Hey everyone! I'm looking to gather insights on the tools and methods your teams use to automatically resolve common Kubernetes problems. Specifically, I'm interested in issues like OOMKilled pods, CrashLoopBackOff workloads, disk pressure with PVC, automating node drain and reboot, and HPA scaling saturation. We've experimented with a few solutions, but I'd love to hear about any proof of concepts or configurations that have worked well for you in production. What frameworks, scripts, or tools do you recommend to effectively handle these situations? I'm just trying to save the 5-15 minutes we typically spend addressing these issues each time they arise.
3 Answers
I think there are limits to automation. For OOMKilled pods, sure, we could auto-escalate memory, but that goes against resource configurations. Developers should ideally address those root causes. For the CrashLoopBackOff, again, it's best to have devs look at the code errors instead of relying on automation to fix them. However, for disk pressure, scaling up the volume could be automated, if one needs to go that route.

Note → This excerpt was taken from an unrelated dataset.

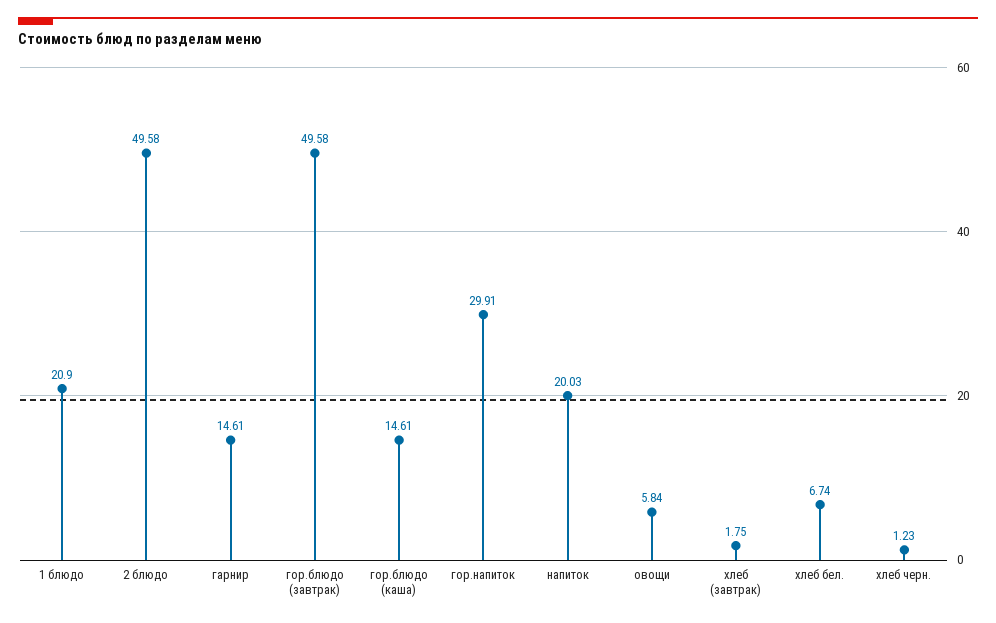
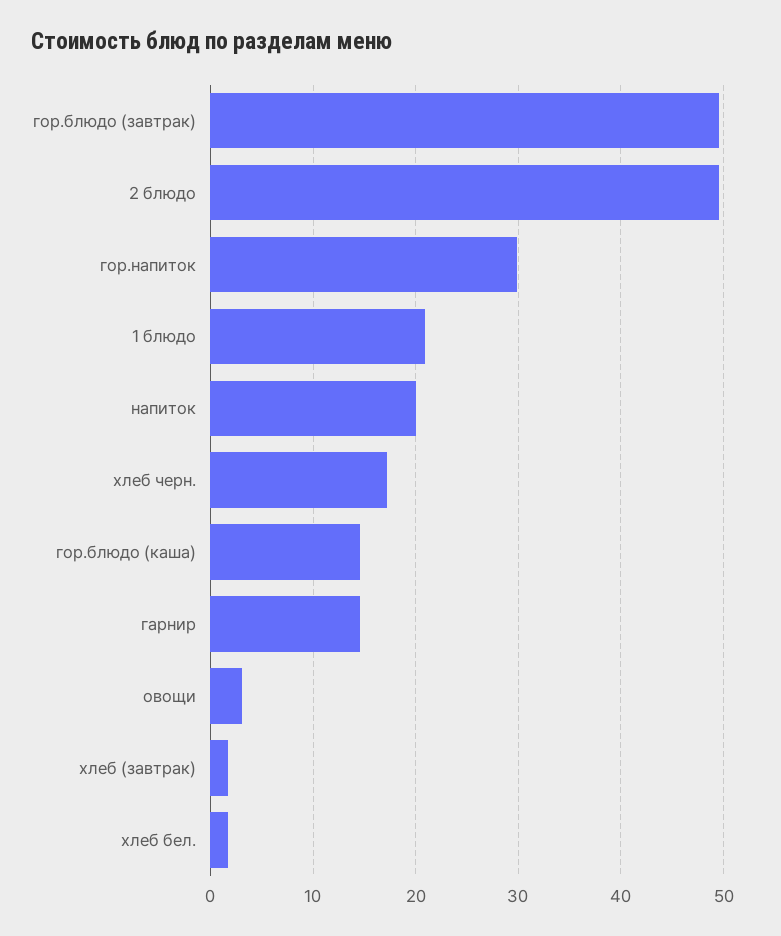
овощи: 5.84 -> 3
хлеб бел.: 6.74 -> 2
хлеб черн.: 1.23 -> 17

For me, the key methods include thorough load testing and preemptive alerts in staging. Implementing Cluster API with its alpha rollout features has been helpful as well. It's also essential to keep performing load testing with sensible resource limits to avoid future issues.

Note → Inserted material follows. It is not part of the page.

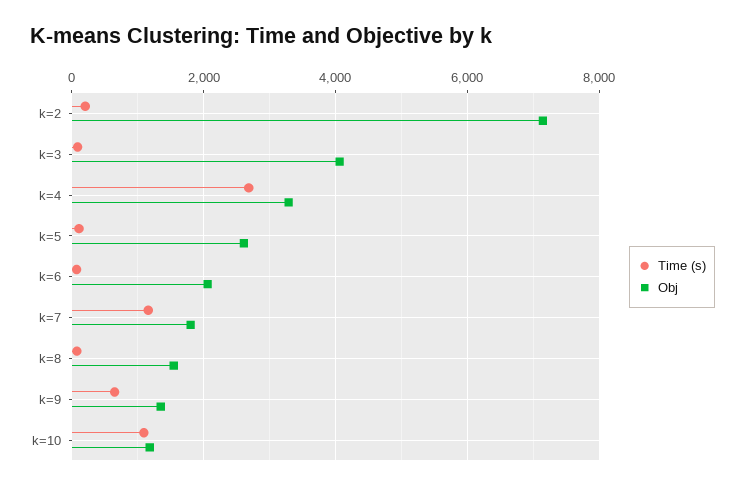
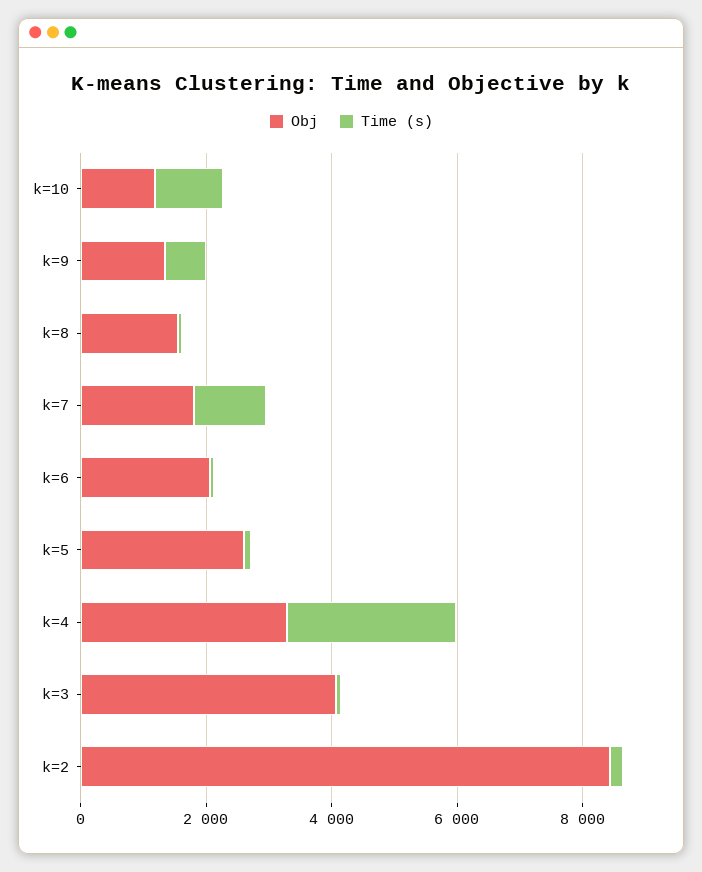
Obj, k=2: 7200 -> 8500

For automated node drain and reboot, tools like Cluster API and Karpenter are fantastic. They handle draining out of the box. But for the other issues you've mentioned, fixing applications should really be the priority. Focus on the core problems first!

I totally get that! Not everything should be automated. But using auto-remediation for known low-risk fixes like PVC resizing can definitely save engineers time to focus on more complex issues. It's about finding that balance!